• DESCRIPTION OF THE TASK
A faithful copy of the listing below is needed, with its pictures left out.

====== DATA TO PROCESS

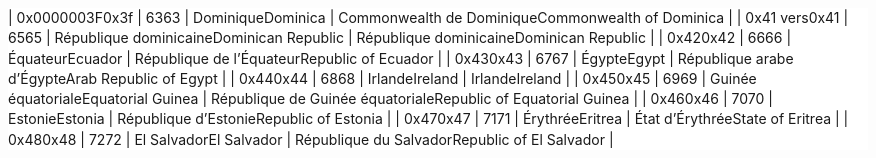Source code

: | <span data-ttu-id="fcc33-309">0x0000003F</span><span class="sxs-lookup"><span data-stu-id="fcc33-309">0x3f</span></span>                                   | <span data-ttu-id="fcc33-310">63</span><span class="sxs-lookup"><span data-stu-id="fcc33-310">63</span></span>                                         | <span data-ttu-id="fcc33-311">Dominique</span><span class="sxs-lookup"><span data-stu-id="fcc33-311">Dominica</span></span>                                     | <span data-ttu-id="fcc33-312">Commonwealth de Dominique</span><span class="sxs-lookup"><span data-stu-id="fcc33-312">Commonwealth of Dominica</span></span>                              |
| <span data-ttu-id="fcc33-313">0x41 vers</span><span class="sxs-lookup"><span data-stu-id="fcc33-313">0x41</span></span>                                   | <span data-ttu-id="fcc33-314">65</span><span class="sxs-lookup"><span data-stu-id="fcc33-314">65</span></span>                                         | <span data-ttu-id="fcc33-315">République dominicaine</span><span class="sxs-lookup"><span data-stu-id="fcc33-315">Dominican Republic</span></span>                           | <span data-ttu-id="fcc33-316">République dominicaine</span><span class="sxs-lookup"><span data-stu-id="fcc33-316">Dominican Republic</span></span>                                    |
| <span data-ttu-id="fcc33-317">0x42</span><span class="sxs-lookup"><span data-stu-id="fcc33-317">0x42</span></span>                                   | <span data-ttu-id="fcc33-318">66</span><span class="sxs-lookup"><span data-stu-id="fcc33-318">66</span></span>                                         | <span data-ttu-id="fcc33-319">Équateur</span><span class="sxs-lookup"><span data-stu-id="fcc33-319">Ecuador</span></span>                                      | <span data-ttu-id="fcc33-320">République de l’Équateur</span><span class="sxs-lookup"><span data-stu-id="fcc33-320">Republic of Ecuador</span></span>                                   |
| <span data-ttu-id="fcc33-321">0x43</span><span class="sxs-lookup"><span data-stu-id="fcc33-321">0x43</span></span>                                   | <span data-ttu-id="fcc33-322">67</span><span class="sxs-lookup"><span data-stu-id="fcc33-322">67</span></span>                                         | <span data-ttu-id="fcc33-323">Égypte</span><span class="sxs-lookup"><span data-stu-id="fcc33-323">Egypt</span></span>                                        | <span data-ttu-id="fcc33-324">République arabe d’Égypte</span><span class="sxs-lookup"><span data-stu-id="fcc33-324">Arab Republic of Egypt</span></span>                                |
| <span data-ttu-id="fcc33-325">0x44</span><span class="sxs-lookup"><span data-stu-id="fcc33-325">0x44</span></span>                                   | <span data-ttu-id="fcc33-326">68</span><span class="sxs-lookup"><span data-stu-id="fcc33-326">68</span></span>                                         | <span data-ttu-id="fcc33-327">Irlande</span><span class="sxs-lookup"><span data-stu-id="fcc33-327">Ireland</span></span>                                      | <span data-ttu-id="fcc33-328">Irlande</span><span class="sxs-lookup"><span data-stu-id="fcc33-328">Ireland</span></span>                                               |
| <span data-ttu-id="fcc33-329">0x45</span><span class="sxs-lookup"><span data-stu-id="fcc33-329">0x45</span></span>                                   | <span data-ttu-id="fcc33-330">69</span><span class="sxs-lookup"><span data-stu-id="fcc33-330">69</span></span>                                         | <span data-ttu-id="fcc33-331">Guinée équatoriale</span><span class="sxs-lookup"><span data-stu-id="fcc33-331">Equatorial Guinea</span></span>                            | <span data-ttu-id="fcc33-332">République de Guinée équatoriale</span><span class="sxs-lookup"><span data-stu-id="fcc33-332">Republic of Equatorial Guinea</span></span>                         |
| <span data-ttu-id="fcc33-333">0x46</span><span class="sxs-lookup"><span data-stu-id="fcc33-333">0x46</span></span>                                   | <span data-ttu-id="fcc33-334">70</span><span class="sxs-lookup"><span data-stu-id="fcc33-334">70</span></span>                                         | <span data-ttu-id="fcc33-335">Estonie</span><span class="sxs-lookup"><span data-stu-id="fcc33-335">Estonia</span></span>                                      | <span data-ttu-id="fcc33-336">République d’Estonie</span><span class="sxs-lookup"><span data-stu-id="fcc33-336">Republic of Estonia</span></span>                                   |
| <span data-ttu-id="fcc33-337">0x47</span><span class="sxs-lookup"><span data-stu-id="fcc33-337">0x47</span></span>                                   | <span data-ttu-id="fcc33-338">71</span><span class="sxs-lookup"><span data-stu-id="fcc33-338">71</span></span>                                         | <span data-ttu-id="fcc33-339">Érythrée</span><span class="sxs-lookup"><span data-stu-id="fcc33-339">Eritrea</span></span>                                      | <span data-ttu-id="fcc33-340">État d’Érythrée</span><span class="sxs-lookup"><span data-stu-id="fcc33-340">State of Eritrea</span></span>                                      |
| <span data-ttu-id="fcc33-341">0x48</span><span class="sxs-lookup"><span data-stu-id="fcc33-341">0x48</span></span>                                   | <span data-ttu-id="fcc33-342">72</span><span class="sxs-lookup"><span data-stu-id="fcc33-342">72</span></span>                                         | <span data-ttu-id="fcc33-343">El Salvador</span><span class="sxs-lookup"><span data-stu-id="fcc33-343">El Salvador</span></span>                                  | <span data-ttu-id="fcc33-344">République du Salvador</span><span class="sxs-lookup"><span data-stu-id="fcc33-344">Republic of El Salvador</span></span>                               |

============

• WRITTEN ANSWER
Source code

: | <span data-ttu-id="fcc33-309">0x0000003F</span><span class="sxs-lookup"><span data-stu-id="fcc33-309">0x3f</span></span>                                   | <span data-ttu-id="fcc33-310">63</span><span class="sxs-lookup"><span data-stu-id="fcc33-310">63</span></span>                                         | <span data-ttu-id="fcc33-311">Dominique</span><span class="sxs-lookup"><span data-stu-id="fcc33-311">Dominica</span></span>                                     | <span data-ttu-id="fcc33-312">Commonwealth de Dominique</span><span class="sxs-lookup"><span data-stu-id="fcc33-312">Commonwealth of Dominica</span></span>                              |
| <span data-ttu-id="fcc33-313">0x41 vers</span><span class="sxs-lookup"><span data-stu-id="fcc33-313">0x41</span></span>                                   | <span data-ttu-id="fcc33-314">65</span><span class="sxs-lookup"><span data-stu-id="fcc33-314">65</span></span>                                         | <span data-ttu-id="fcc33-315">République dominicaine</span><span class="sxs-lookup"><span data-stu-id="fcc33-315">Dominican Republic</span></span>                           | <span data-ttu-id="fcc33-316">République dominicaine</span><span class="sxs-lookup"><span data-stu-id="fcc33-316">Dominican Republic</span></span>                                    |
| <span data-ttu-id="fcc33-317">0x42</span><span class="sxs-lookup"><span data-stu-id="fcc33-317">0x42</span></span>                                   | <span data-ttu-id="fcc33-318">66</span><span class="sxs-lookup"><span data-stu-id="fcc33-318">66</span></span>                                         | <span data-ttu-id="fcc33-319">Équateur</span><span class="sxs-lookup"><span data-stu-id="fcc33-319">Ecuador</span></span>                                      | <span data-ttu-id="fcc33-320">République de l’Équateur</span><span class="sxs-lookup"><span data-stu-id="fcc33-320">Republic of Ecuador</span></span>                                   |
| <span data-ttu-id="fcc33-321">0x43</span><span class="sxs-lookup"><span data-stu-id="fcc33-321">0x43</span></span>                                   | <span data-ttu-id="fcc33-322">67</span><span class="sxs-lookup"><span data-stu-id="fcc33-322">67</span></span>                                         | <span data-ttu-id="fcc33-323">Égypte</span><span class="sxs-lookup"><span data-stu-id="fcc33-323">Egypt</span></span>                                        | <span data-ttu-id="fcc33-324">République arabe d’Égypte</span><span class="sxs-lookup"><span data-stu-id="fcc33-324">Arab Republic of Egypt</span></span>                                |
| <span data-ttu-id="fcc33-325">0x44</span><span class="sxs-lookup"><span data-stu-id="fcc33-325">0x44</span></span>                                   | <span data-ttu-id="fcc33-326">68</span><span class="sxs-lookup"><span data-stu-id="fcc33-326">68</span></span>                                         | <span data-ttu-id="fcc33-327">Irlande</span><span class="sxs-lookup"><span data-stu-id="fcc33-327">Ireland</span></span>                                      | <span data-ttu-id="fcc33-328">Irlande</span><span class="sxs-lookup"><span data-stu-id="fcc33-328">Ireland</span></span>                                               |
| <span data-ttu-id="fcc33-329">0x45</span><span class="sxs-lookup"><span data-stu-id="fcc33-329">0x45</span></span>                                   | <span data-ttu-id="fcc33-330">69</span><span class="sxs-lookup"><span data-stu-id="fcc33-330">69</span></span>                                         | <span data-ttu-id="fcc33-331">Guinée équatoriale</span><span class="sxs-lookup"><span data-stu-id="fcc33-331">Equatorial Guinea</span></span>                            | <span data-ttu-id="fcc33-332">République de Guinée équatoriale</span><span class="sxs-lookup"><span data-stu-id="fcc33-332">Republic of Equatorial Guinea</span></span>                         |
| <span data-ttu-id="fcc33-333">0x46</span><span class="sxs-lookup"><span data-stu-id="fcc33-333">0x46</span></span>                                   | <span data-ttu-id="fcc33-334">70</span><span class="sxs-lookup"><span data-stu-id="fcc33-334">70</span></span>                                         | <span data-ttu-id="fcc33-335">Estonie</span><span class="sxs-lookup"><span data-stu-id="fcc33-335">Estonia</span></span>                                      | <span data-ttu-id="fcc33-336">République d’Estonie</span><span class="sxs-lookup"><span data-stu-id="fcc33-336">Republic of Estonia</span></span>                                   |
| <span data-ttu-id="fcc33-337">0x47</span><span class="sxs-lookup"><span data-stu-id="fcc33-337">0x47</span></span>                                   | <span data-ttu-id="fcc33-338">71</span><span class="sxs-lookup"><span data-stu-id="fcc33-338">71</span></span>                                         | <span data-ttu-id="fcc33-339">Érythrée</span><span class="sxs-lookup"><span data-stu-id="fcc33-339">Eritrea</span></span>                                      | <span data-ttu-id="fcc33-340">État d’Érythrée</span><span class="sxs-lookup"><span data-stu-id="fcc33-340">State of Eritrea</span></span>                                      |
| <span data-ttu-id="fcc33-341">0x48</span><span class="sxs-lookup"><span data-stu-id="fcc33-341">0x48</span></span>                                   | <span data-ttu-id="fcc33-342">72</span><span class="sxs-lookup"><span data-stu-id="fcc33-342">72</span></span>                                         | <span data-ttu-id="fcc33-343">El Salvador</span><span class="sxs-lookup"><span data-stu-id="fcc33-343">El Salvador</span></span>                                  | <span data-ttu-id="fcc33-344">République du Salvador</span><span class="sxs-lookup"><span data-stu-id="fcc33-344">Republic of El Salvador</span></span>                               |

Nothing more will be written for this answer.